A idade foi aumentando, as forças diminuindo e não conseguia emprego. As doses de bebida foram se multiplicando. Comecei a beber durante o dia e, quando não me davam dinheiro suficiente, furtava de qualquer pessoa dentro de casa: aí sim, fui aborrecendo um por um. Perdi o direito de viver com minha família e, numa das voltas, embriagado, sujo, encontrei a porta fechada. Dormi na rua a primeira noite e não me atrevi a tentar novamente entrar em minha casa, continuei na rua.

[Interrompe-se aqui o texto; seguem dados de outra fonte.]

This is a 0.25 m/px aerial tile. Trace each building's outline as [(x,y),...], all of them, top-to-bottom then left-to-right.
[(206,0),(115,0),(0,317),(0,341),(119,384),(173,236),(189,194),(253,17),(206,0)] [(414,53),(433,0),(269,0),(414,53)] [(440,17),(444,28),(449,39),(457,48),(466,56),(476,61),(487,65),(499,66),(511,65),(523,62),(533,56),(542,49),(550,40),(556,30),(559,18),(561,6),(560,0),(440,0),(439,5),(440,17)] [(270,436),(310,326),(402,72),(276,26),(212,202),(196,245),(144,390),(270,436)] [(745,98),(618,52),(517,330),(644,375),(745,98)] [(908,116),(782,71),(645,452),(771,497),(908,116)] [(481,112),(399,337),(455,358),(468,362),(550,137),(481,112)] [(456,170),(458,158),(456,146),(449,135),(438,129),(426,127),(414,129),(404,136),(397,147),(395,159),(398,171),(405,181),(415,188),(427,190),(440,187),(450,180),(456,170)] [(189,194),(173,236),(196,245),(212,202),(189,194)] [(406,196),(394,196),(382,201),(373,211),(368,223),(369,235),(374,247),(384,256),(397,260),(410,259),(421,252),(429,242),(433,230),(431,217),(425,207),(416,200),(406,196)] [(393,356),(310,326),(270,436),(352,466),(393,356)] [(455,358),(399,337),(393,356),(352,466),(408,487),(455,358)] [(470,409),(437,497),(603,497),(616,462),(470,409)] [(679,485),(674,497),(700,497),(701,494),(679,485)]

Hoje, não me sinto com forças para reagir. Sou a pessoa mais fraca do mundo, mais sozinha, mais triste. Vivo procurando pães velhos e migalhas de comida na porta de bares e restaurantes. Não sei por onde andam meus pais. Com vergonha de mim, mudaram-se da cidade. Talvez encontre algum parente, mas eles fingem que não me vivem, com vergonha. Ninguém chega perto de mim para estender a mão, porque seria muito trabalhoso cuidar de uma criança que se perdeu na cortina social e no filó azul da educação mal orientada.